Data supplied:
___
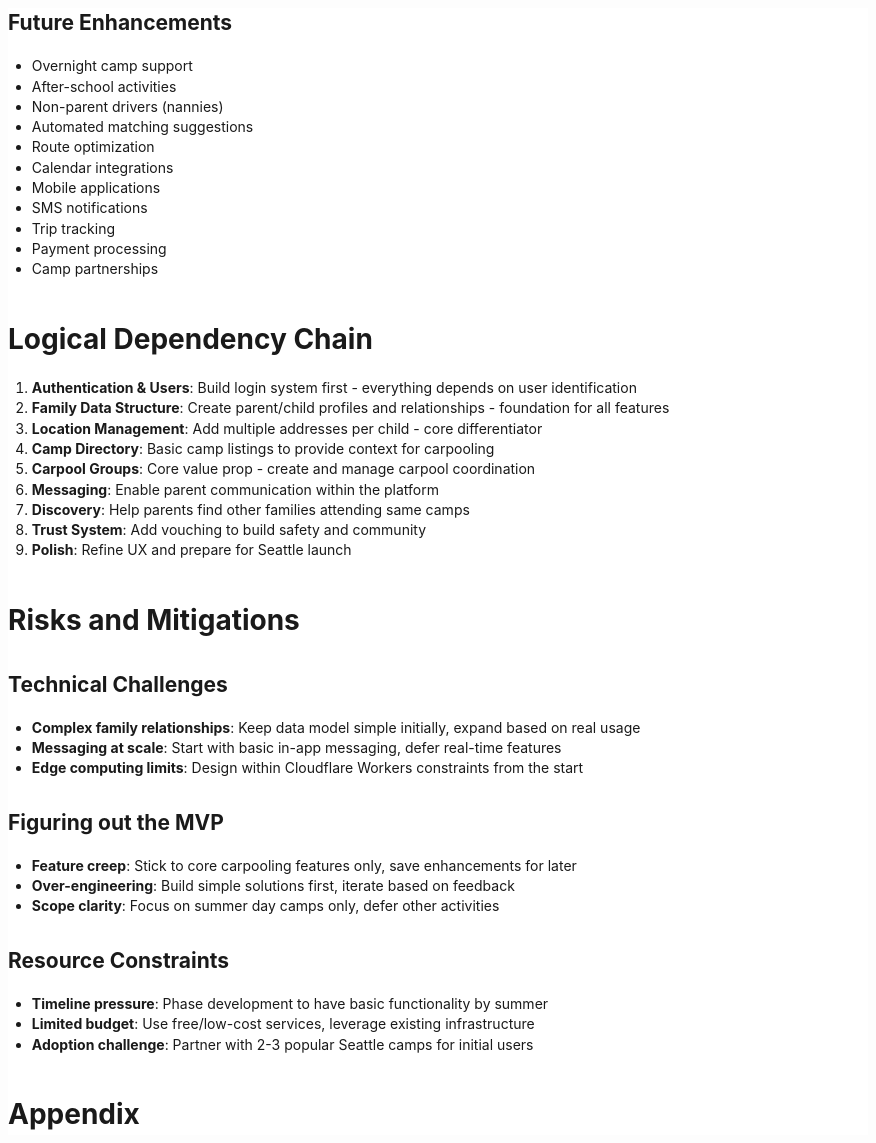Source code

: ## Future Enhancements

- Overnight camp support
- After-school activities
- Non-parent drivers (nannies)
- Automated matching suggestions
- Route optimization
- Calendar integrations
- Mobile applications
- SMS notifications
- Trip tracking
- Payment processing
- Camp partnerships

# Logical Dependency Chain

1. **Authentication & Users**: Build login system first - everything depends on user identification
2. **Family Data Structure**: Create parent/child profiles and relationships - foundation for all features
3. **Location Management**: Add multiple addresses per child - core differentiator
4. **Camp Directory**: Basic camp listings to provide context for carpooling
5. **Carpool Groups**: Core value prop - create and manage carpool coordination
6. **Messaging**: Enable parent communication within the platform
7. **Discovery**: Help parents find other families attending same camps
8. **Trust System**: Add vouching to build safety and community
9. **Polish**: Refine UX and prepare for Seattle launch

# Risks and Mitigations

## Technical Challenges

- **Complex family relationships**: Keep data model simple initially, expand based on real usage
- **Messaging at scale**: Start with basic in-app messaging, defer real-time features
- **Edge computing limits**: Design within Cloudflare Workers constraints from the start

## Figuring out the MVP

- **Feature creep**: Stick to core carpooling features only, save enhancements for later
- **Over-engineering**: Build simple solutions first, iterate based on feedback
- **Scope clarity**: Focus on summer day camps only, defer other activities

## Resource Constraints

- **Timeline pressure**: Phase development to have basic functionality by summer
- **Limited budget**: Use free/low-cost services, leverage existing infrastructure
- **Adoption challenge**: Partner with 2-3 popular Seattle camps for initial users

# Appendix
___
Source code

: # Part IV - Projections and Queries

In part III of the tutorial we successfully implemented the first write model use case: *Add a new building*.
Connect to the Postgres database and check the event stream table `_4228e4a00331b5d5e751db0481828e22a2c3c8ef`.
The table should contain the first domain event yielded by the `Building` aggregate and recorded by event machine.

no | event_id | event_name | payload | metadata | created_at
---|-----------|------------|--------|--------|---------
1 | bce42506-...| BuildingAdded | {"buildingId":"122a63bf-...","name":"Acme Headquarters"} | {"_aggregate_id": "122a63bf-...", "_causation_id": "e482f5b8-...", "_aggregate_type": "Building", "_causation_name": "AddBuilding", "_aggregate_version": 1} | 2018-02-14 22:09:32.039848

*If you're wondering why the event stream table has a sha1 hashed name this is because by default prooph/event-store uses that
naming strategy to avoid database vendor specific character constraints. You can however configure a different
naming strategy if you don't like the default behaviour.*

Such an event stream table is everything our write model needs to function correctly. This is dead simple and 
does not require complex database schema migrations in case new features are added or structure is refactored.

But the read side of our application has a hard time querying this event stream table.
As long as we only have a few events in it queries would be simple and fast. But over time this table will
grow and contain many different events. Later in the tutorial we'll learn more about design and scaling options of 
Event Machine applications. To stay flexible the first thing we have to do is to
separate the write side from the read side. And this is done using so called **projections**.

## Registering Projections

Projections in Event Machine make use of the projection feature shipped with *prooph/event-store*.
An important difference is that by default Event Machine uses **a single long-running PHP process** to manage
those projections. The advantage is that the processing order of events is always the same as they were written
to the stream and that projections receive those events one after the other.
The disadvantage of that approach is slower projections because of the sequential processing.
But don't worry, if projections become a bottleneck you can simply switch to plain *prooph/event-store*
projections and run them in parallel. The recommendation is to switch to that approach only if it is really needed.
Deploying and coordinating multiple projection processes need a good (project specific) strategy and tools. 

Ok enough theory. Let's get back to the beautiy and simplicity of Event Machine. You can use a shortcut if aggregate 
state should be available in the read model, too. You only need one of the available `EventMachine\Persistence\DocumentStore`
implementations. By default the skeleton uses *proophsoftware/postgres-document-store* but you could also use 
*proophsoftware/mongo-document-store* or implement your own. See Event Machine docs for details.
___
Assignment: Put the lines from the one containing "- Overnight camp support" through the one containing "## Technical Challenges" into a Markdown table with the columns Row and Line. Number each row and leave out blank lines.

Exercise solution:
| Row | Line |
|---|---|
| 1 | - Overnight camp support |
| 2 | - After-school activities |
| 3 | - Non-parent drivers (nannies) |
| 4 | - Automated matching suggestions |
| 5 | - Route optimization |
| 6 | - Calendar integrations |
| 7 | - Mobile applications |
| 8 | - SMS notifications |
| 9 | - Trip tracking |
| 10 | - Payment processing |
| 11 | - Camp partnerships |
| 12 | # Logical Dependency Chain |
| 13 | 1. **Authentication & Users**: Build login system first - everything depends on user identification |
| 14 | 2. **Family Data Structure**: Create parent/child profiles and relationships - foundation for all features |
| 15 | 3. **Location Management**: Add multiple addresses per child - core differentiator |
| 16 | 4. **Camp Directory**: Basic camp listings to provide context for carpooling |
| 17 | 5. **Carpool Groups**: Core value prop - create and manage carpool coordination |
| 18 | 6. **Messaging**: Enable parent communication within the platform |
| 19 | 7. **Discovery**: Help parents find other families attending same camps |
| 20 | 8. **Trust System**: Add vouching to build safety and community |
| 21 | 9. **Polish**: Refine UX and prepare for Seattle launch |
| 22 | # Risks and Mitigations |
| 23 | ## Technical Challenges |